Because (D1-7) defines only for {ko'a}, (D1) (D2) (D3) are valid only for sumti that involves a referent of {ko'a} such as {ko'e noi ko'a me ke'a}, {ko'i no'u ko'a jo'u ko'o} etc. (D1) (D2) (D3) are not used for other sumti unless (D1-7) is applied to one of the referents that is involved by the sumti.
If D1-7 defines only for ko'a, then it is not necessarily valid for ro'oi da poi me ko'a. You need "ro'oi da poi me ko'a cu su'o mei" if you want it to be valid for anything among ko'a. But that won't make it valid for ko'a jo'u ko'o if something in ko'o is not in ko'a.
No. When (D1-7) defines for {ko'a}, the referent of {ko'a} satisfies {su'o pa mei} _non-distributively_.
Any other referents that are {me ko'a} do not satisfy {su'o pa mei}.
I used only (D1) and logical axioms including transitivity of {me}. Any mention of {su'o pa mei} is not necessary for the proof.
Then there must be something wrong in the proof. You just cannot prove "ganai ko'a su'o N mei gi ko'a su'o N-1 mei" for N=2 from just D1, because D1 does not define "su'o pa mei". You may have forgotten the restriction on N somewhere in the proof.
An order of all integers including zero and negative numbers is used for the proof, not only for N>=3. (D1)+(D2) for N=1 produces contradiction, but (D1) alone does not produce contradiction for every integer, although it is meaningless. I used a larger set of numbers than what is required by the proved proposition. It is just like using a higher dimensional space in a proof on a figure in a lower dimensional space. It is a valid procedure.
For example, suppose that a speaker regards {lo nanba} is non-individual:
ro'oi da poi me lo nanba ku'o su'oi de poi me lo nanba zo'u de me da ijenai da me de
That is, the speaker regards a half of {lo nanba} is also {me lo nanba}.
Yes.
Even though there is no individual {lo nanba}, an _expression_ {N mei} is available with (D1-7) (D1) (D2) (D3).
No:
"lo nanba cu su'o pa mei" is true
"lo nanba cu su'o re mei" is true
"lo nanba cu su'o ci mei" is true
I call them {lo nanba xi re} and {lo nanba xi ci} respectively for convenience.

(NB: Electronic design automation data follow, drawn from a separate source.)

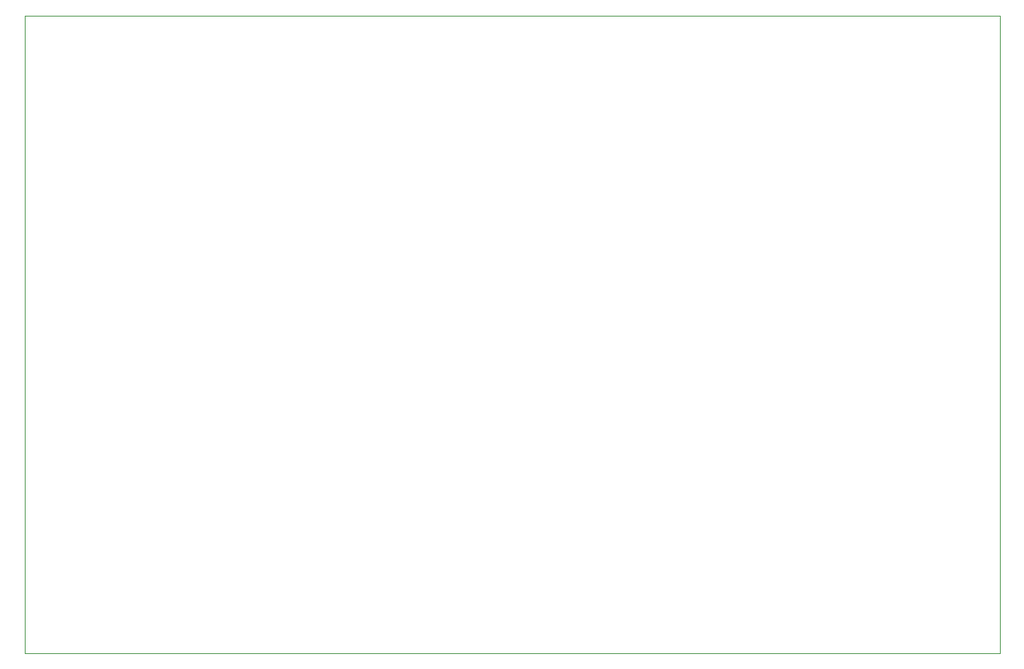
<source format=gm1>
%FSLAX25Y25*%
%MOIN*%
G70*
G01*
G75*
G04 Layer_Color=16711935*
%ADD10R,0.05709X0.06102*%
%ADD11R,0.03740X0.02756*%
%ADD12R,0.03740X0.09055*%
%ADD13R,0.26772X0.28740*%
%ADD14O,0.08858X0.02362*%
%ADD15O,0.02362X0.09055*%
%ADD16O,0.09055X0.02362*%
%ADD17R,0.03543X0.03740*%
%ADD18R,0.02756X0.03740*%
%ADD19R,0.03150X0.03937*%
%ADD20R,0.03740X0.03543*%
%ADD21R,0.03937X0.03150*%
%ADD22C,0.02500*%
%ADD23C,0.01000*%
%ADD24R,0.09600X0.09600*%
%ADD25C,0.09600*%
%ADD26C,0.07000*%
%ADD27R,0.07000X0.07000*%
%ADD28C,0.06000*%
%ADD29R,0.06000X0.06000*%
%ADD30C,0.07874*%
%ADD31C,0.05000*%
%ADD32C,0.04000*%
%ADD33C,0.09100*%
G04:AMPARAMS|DCode=34|XSize=111mil|YSize=111mil|CornerRadius=0mil|HoleSize=0mil|Usage=FLASHONLY|Rotation=0.000|XOffset=0mil|YOffset=0mil|HoleType=Round|Shape=Relief|Width=10mil|Gap=10mil|Entries=4|*
%AMTHD34*
7,0,0,0.11100,0.09100,0.01000,45*
%
%ADD34THD34*%
%ADD35C,0.08000*%
%ADD36C,0.07937*%
%ADD37C,0.06800*%
G04:AMPARAMS|DCode=38|XSize=99.37mil|YSize=99.37mil|CornerRadius=0mil|HoleSize=0mil|Usage=FLASHONLY|Rotation=0.000|XOffset=0mil|YOffset=0mil|HoleType=Round|Shape=Relief|Width=10mil|Gap=10mil|Entries=4|*
%AMTHD38*
7,0,0,0.09937,0.07937,0.01000,45*
%
%ADD38THD38*%
%ADD39C,0.10000*%
%ADD40C,0.00984*%
%ADD41C,0.02362*%
%ADD42C,0.00787*%
%ADD43C,0.00500*%
%ADD44R,0.06509X0.06902*%
%ADD45R,0.04540X0.03556*%
%ADD46R,0.04540X0.09855*%
%ADD47R,0.27572X0.29540*%
%ADD48O,0.09658X0.03162*%
%ADD49O,0.03162X0.09855*%
%ADD50O,0.09855X0.03162*%
%ADD51R,0.04343X0.04540*%
%ADD52R,0.03556X0.04540*%
%ADD53R,0.03950X0.04737*%
%ADD54R,0.04540X0.04343*%
%ADD55R,0.04737X0.03950*%
%ADD56R,0.10400X0.10400*%
%ADD57C,0.10400*%
%ADD58C,0.07800*%
%ADD59R,0.07800X0.07800*%
%ADD60R,0.06800X0.06800*%
%ADD61C,0.08674*%
%ADD62C,0.05800*%
%ADD63C,0.00050*%
D63*
X-403450Y-26950D02*
Y43050D01*
X29050Y-133500D02*
Y149500D01*
X-403450D02*
X29050D01*
X-403450Y-133500D02*
Y149500D01*
Y-133500D02*
X29050D01*
M02*

</source>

But it's the same "lo nanba"!
lo nanba cu su'o pa mei gi'e su'o re mei gi'e su'o ci mei gi'e ..." is true.
It cannot be true when
(D1-7} lo nanba cu su'o pa mei
is defined to {lo nanba}.
In the definition
(D1) lo nanba cu su'o re mei := su'oi da poi me lo nanba ku'o su'oi de poi me lo nanba zo'u ge da su'o pa mei gi de na me da
{da su'o pa mei} is true only for the referent of {lo nanba} used in (D1-7), that is, {lo nanba} itself, and it satisfies {su'o pa mei} _non-distributively_. The other referents in the domain of {da poi me lo nanba} do not satisfy {da su'o pa mei}. Therefore, there is no referent that satisfies {ge da su'o pa mei gi de na me da}.
If
(D1-7) lo nanba xi pa cu su'o pa mei
is defined, and if {naku ge lo nanba xi pa cu me lo nanba xi re/ci gi naku lo nanba xi re/ci cu me lo nanba xi pa}, the first sentence is true, and the second and the third are false.
I don't see how that makes the second and third false.

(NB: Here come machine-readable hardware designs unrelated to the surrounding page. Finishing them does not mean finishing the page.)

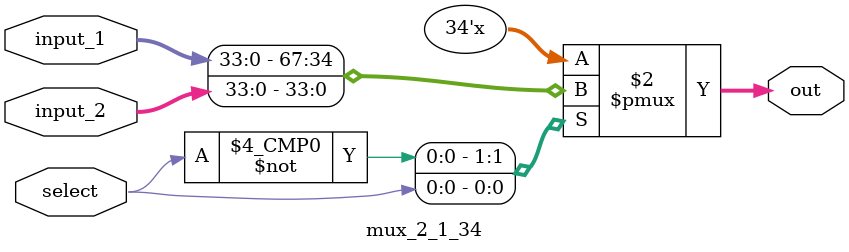
<source format=v>

module mux_2_1_34 (
    
   input [33:0] input_1, 
   input [33:0] input_2,
   input  select,
   output reg [33:0] out
);

 always @(*) begin
case (select)
    1'b0 : out = input_1;
    1'b1 : out = input_2;
endcase
end

endmodule
</source>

As I discussed above, (D1-7) is defined only on a referent selected by a speaker, and the referent satisfies {su'o pa mei} _non-distributively_. When
(D1-7) lo nanba cu su'o pa mei
is defined, any smaller part of {lo nanba} is not {su'o pa mei}. Therefore, the second and the third sentences cannot be produced for the same referent.
That is to say, if {(D1-7) lo nanba cu su'o pa mei} is defined, and if all the appearances of {lo nanba} have a common referent, the first sentence is true, and the second and the third are false.
No. Your starting point was that every part of lo nanba has a proper part, so for lo nanba, and for every one of its parts, "su'o N mei" is true for every natural N, and for "lo nanba", and for every one of its parts, "N mei" is false for every natural N.
.
There are infinite referents that are {me lo nanba}, but {su'o pa mei} was defined only on the referent of {lo nanba} itself _non-distributively_. Any other referents that are {me lo nanba} do not satisfy {su'o pa mei}, therefore {su'o N mei} neither.